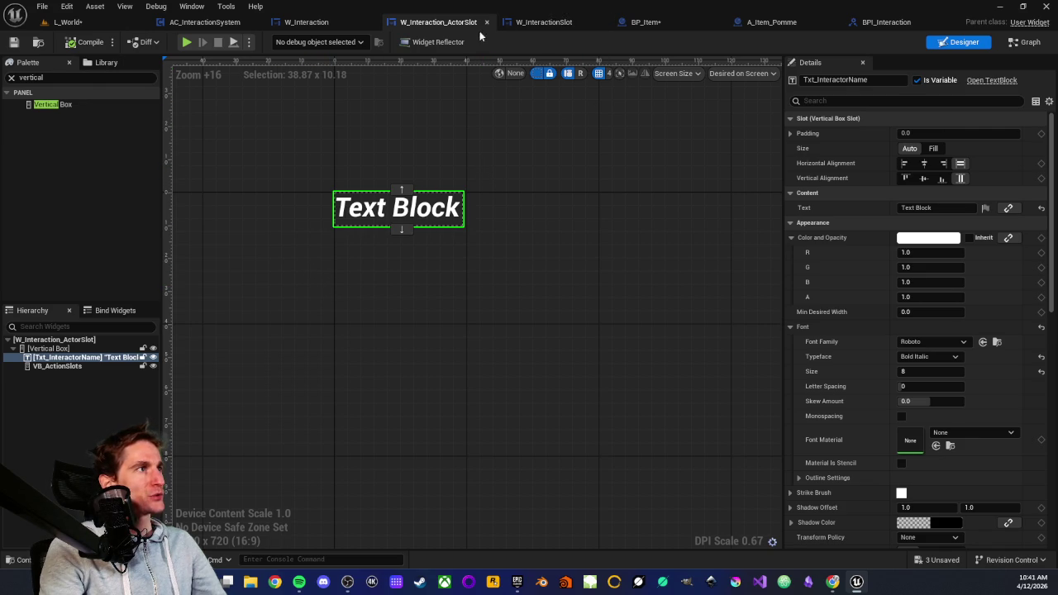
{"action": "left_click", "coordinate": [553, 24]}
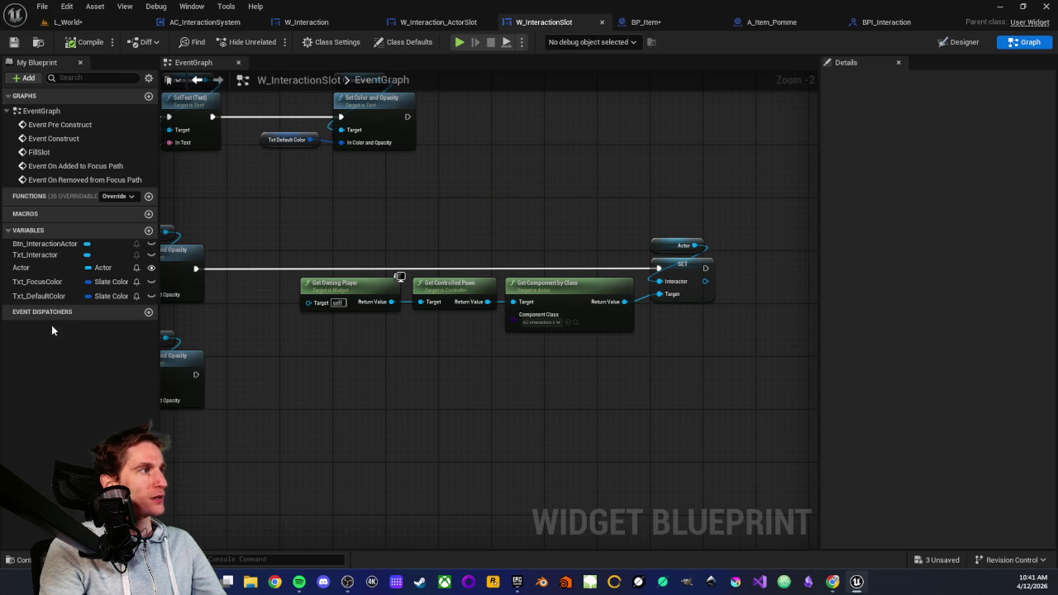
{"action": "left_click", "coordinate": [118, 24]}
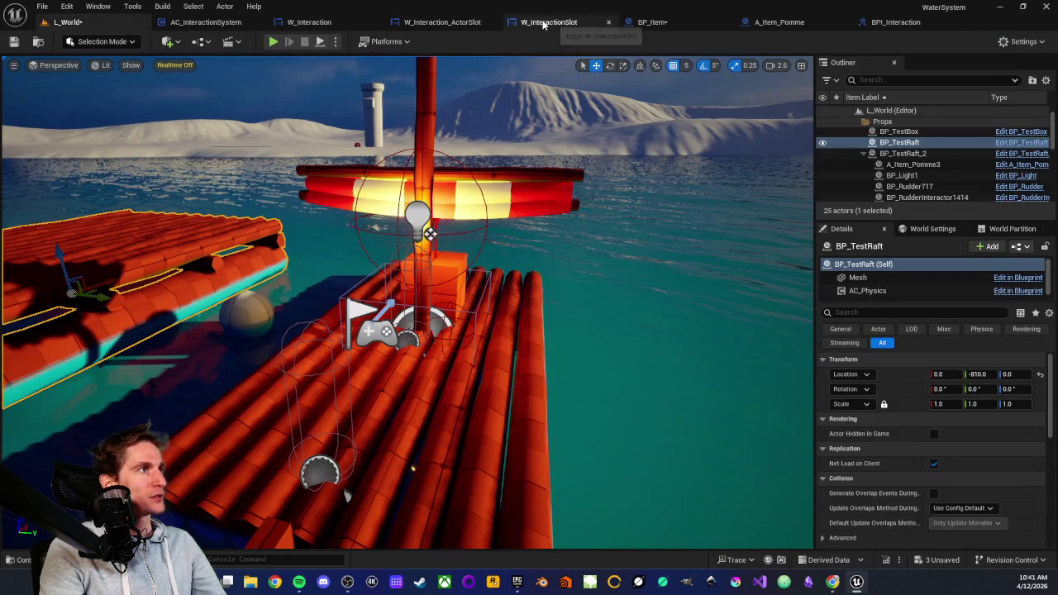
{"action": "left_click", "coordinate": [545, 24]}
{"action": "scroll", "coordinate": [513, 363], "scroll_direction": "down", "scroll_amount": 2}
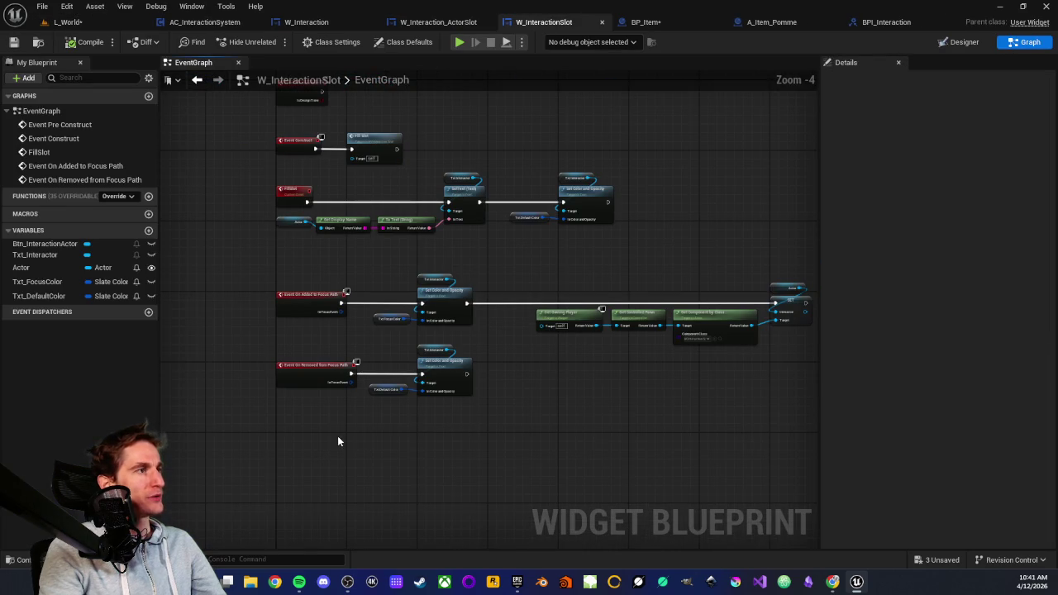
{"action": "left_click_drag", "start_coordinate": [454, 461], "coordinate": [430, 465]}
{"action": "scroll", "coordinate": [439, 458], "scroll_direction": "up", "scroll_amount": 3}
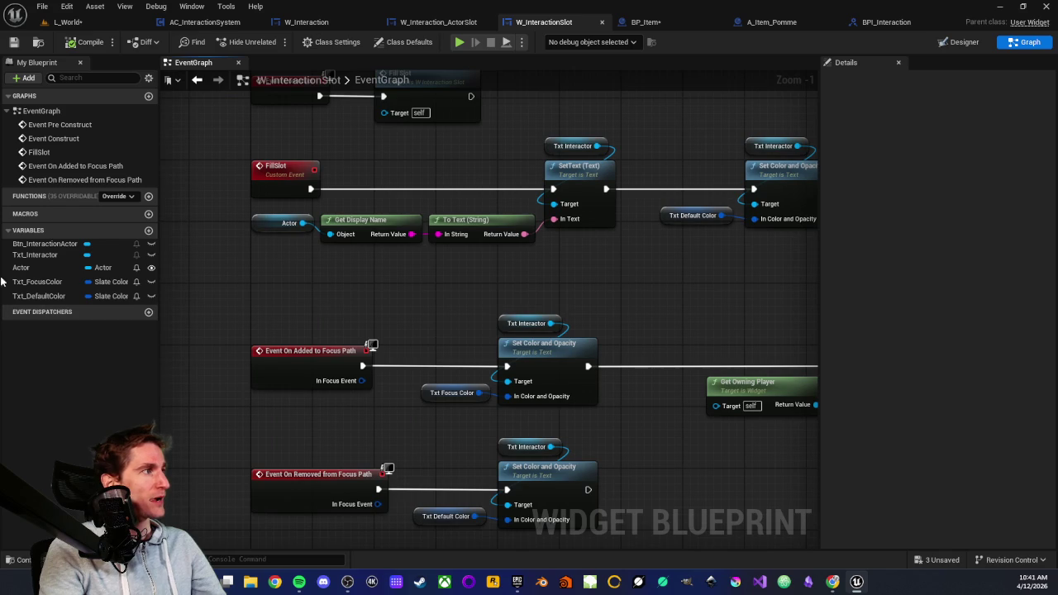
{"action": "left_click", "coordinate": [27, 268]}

^^^^

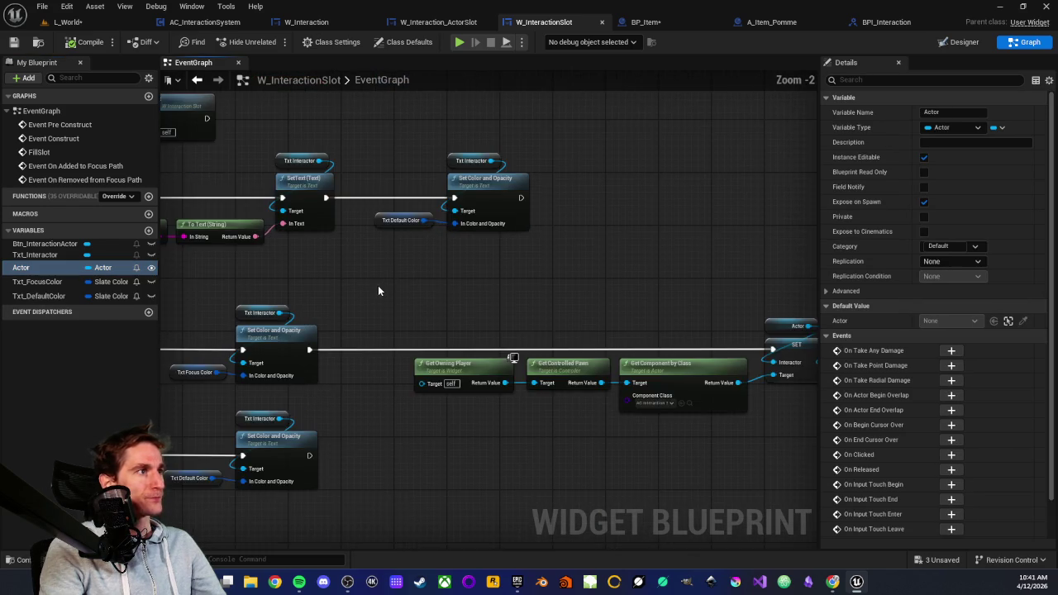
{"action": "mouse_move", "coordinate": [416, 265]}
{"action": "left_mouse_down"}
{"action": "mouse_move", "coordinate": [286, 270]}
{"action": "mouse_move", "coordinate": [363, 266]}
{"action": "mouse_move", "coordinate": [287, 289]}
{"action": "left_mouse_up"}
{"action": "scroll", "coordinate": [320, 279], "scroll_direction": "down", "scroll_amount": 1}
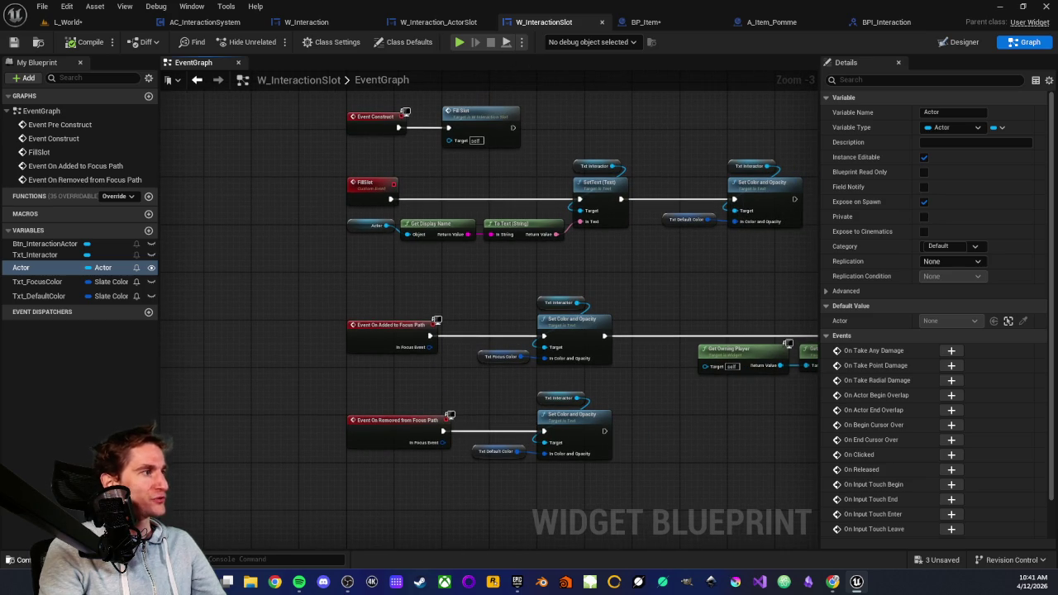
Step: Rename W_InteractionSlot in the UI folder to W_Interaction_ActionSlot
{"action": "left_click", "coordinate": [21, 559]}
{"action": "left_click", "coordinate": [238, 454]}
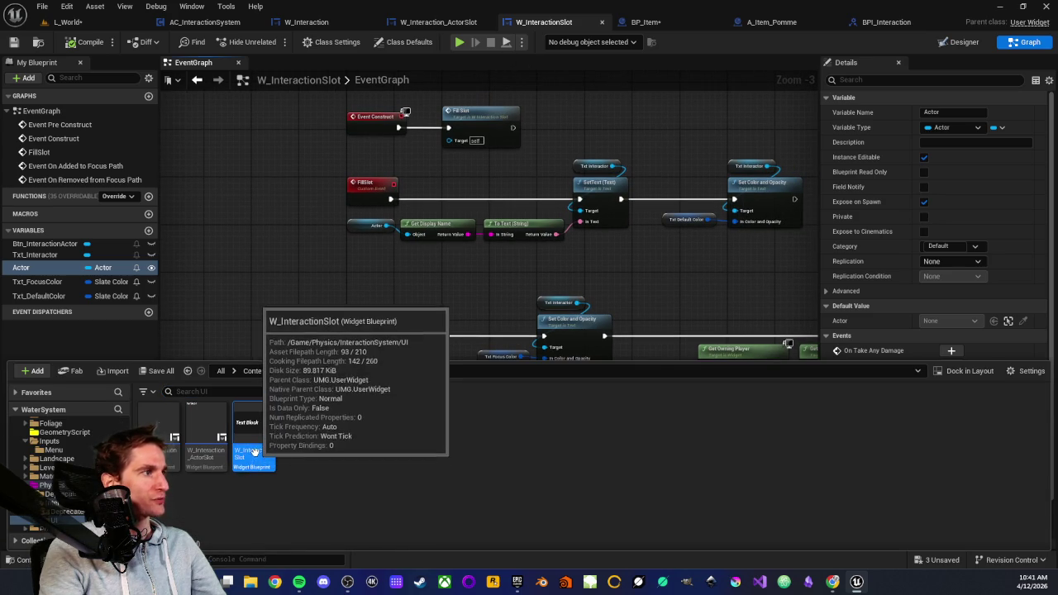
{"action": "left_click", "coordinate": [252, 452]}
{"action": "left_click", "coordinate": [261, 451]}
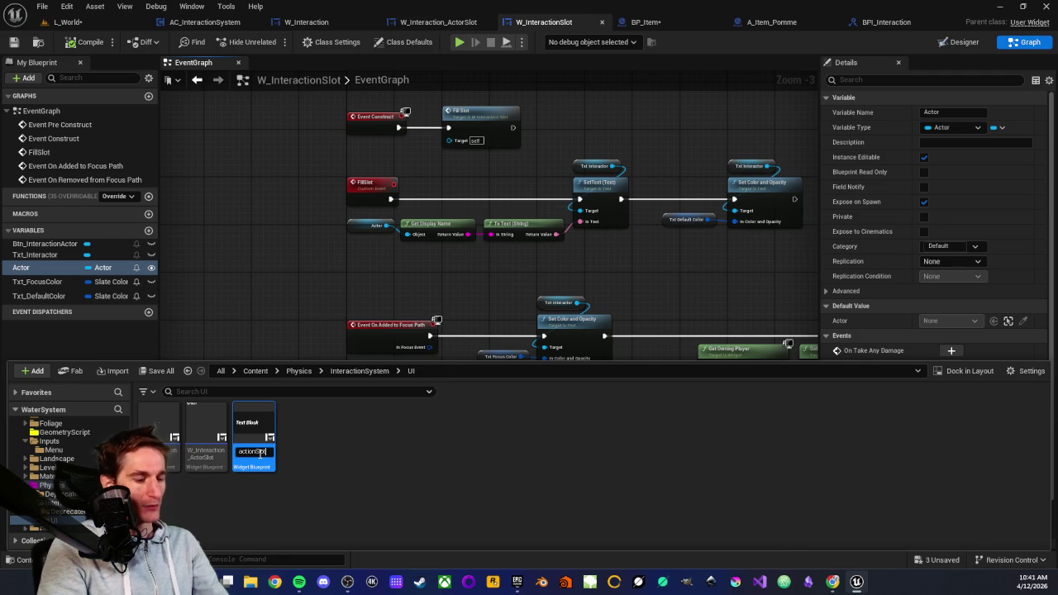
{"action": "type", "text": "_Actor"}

^^^^

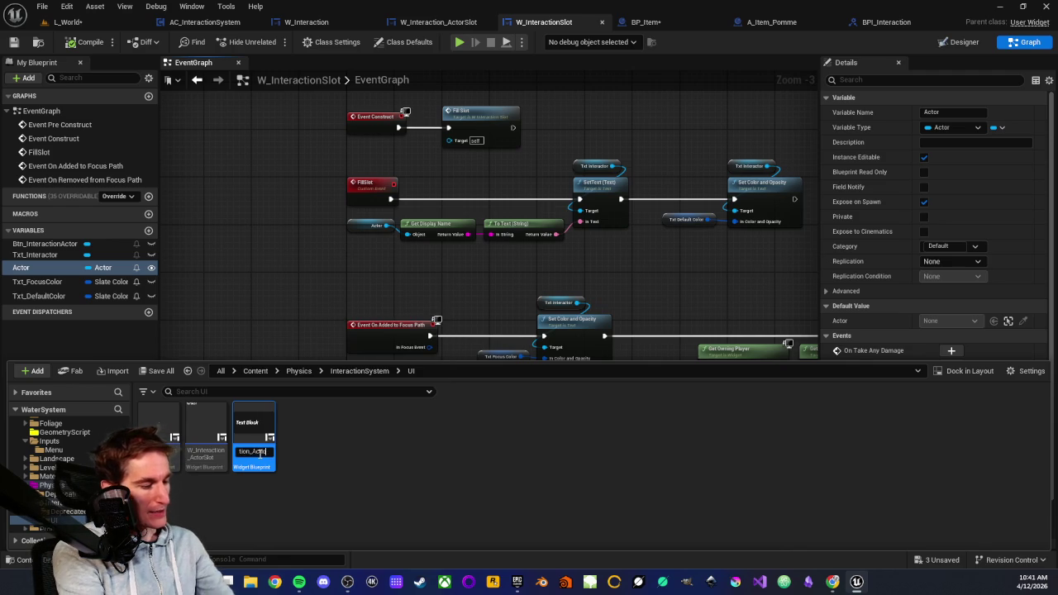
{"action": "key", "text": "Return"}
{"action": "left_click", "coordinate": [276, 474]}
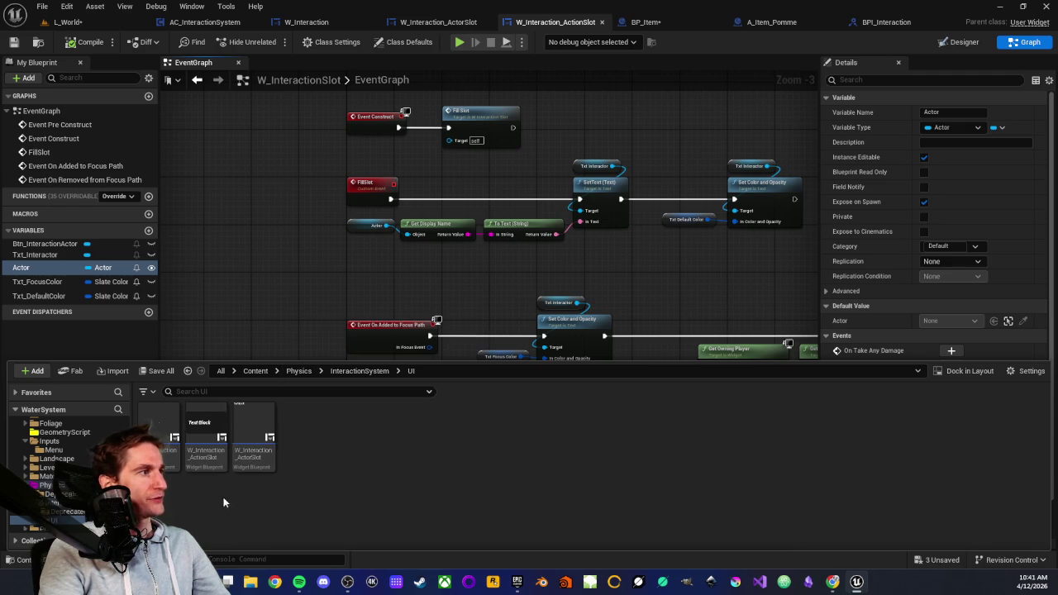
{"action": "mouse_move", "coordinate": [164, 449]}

^^^^

### Description of the task
Every line holding the word "text" should be copied out of the material.

### Response area
{"action": "type", "text": "_Actor"}
{"action": "key", "text": "Return"}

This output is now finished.